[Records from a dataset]
*** Block opens ***
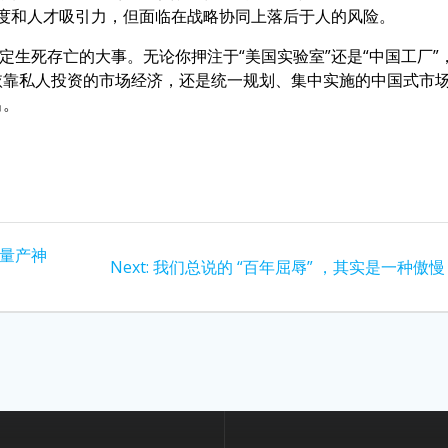
度和人才吸引力，但面临在战略协同上落后于人的风险。
定生死存亡的大事。无论你押注于“美国实验室”还是“中国工厂”
依靠私人投资的市场经济，还是统一规划、集中实施的中国式市
出。
“量产神
Next
Next:
我们总说的 “百年屈辱” ，其实是一种傲慢
post:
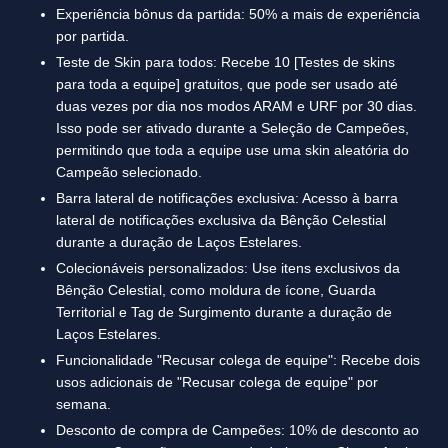
Experiência bônus da partida: 50% a mais de experiência
por partida.
Teste de Skin para todos: Recebe 10 [Testes de skins
para toda a equipe] gratuitos, que pode ser usado até
duas vezes por dia nos modos ARAM e URF por 30 dias.
Isso pode ser ativado durante a Seleção de Campeões,
permitindo que toda a equipe use uma skin aleatória do
Campeão selecionado.
Barra lateral de notificações exclusiva: Acesso à barra
lateral de notificações exclusiva da Bênção Celestial
durante a duração de Laços Estelares.
Colecionáveis personalizados: Use itens exclusivos da
Bênção Celestial, como moldura de ícone, Guarda
Territorial e Tag de Surgimento durante a duração de
Laços Estelares.
Funcionalidade "Recusar colega de equipe": Recebe dois
usos adicionais de "Recusar colega de equipe" por
semana.
Desconto de compra de Campeões: 10% de desconto ao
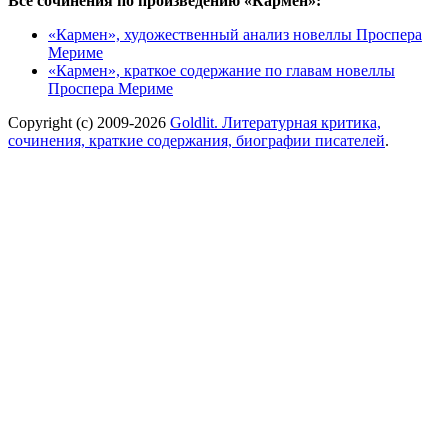
Все сочинения по произведению «Кармен»:
«Кармен», художественный анализ новеллы Проспера
Мериме
«Кармен», краткое содержание по главам новеллы
Проспера Мериме
Copyright (c) 2009-2026
Goldlit. Литературная критика,
сочинения, краткие содержания, биографии писателей
.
*** Block closes ***
Count every line of the records that includes "partida", and give that number with no other words.

*SOLUTION TO THIS PROBLEM:* 2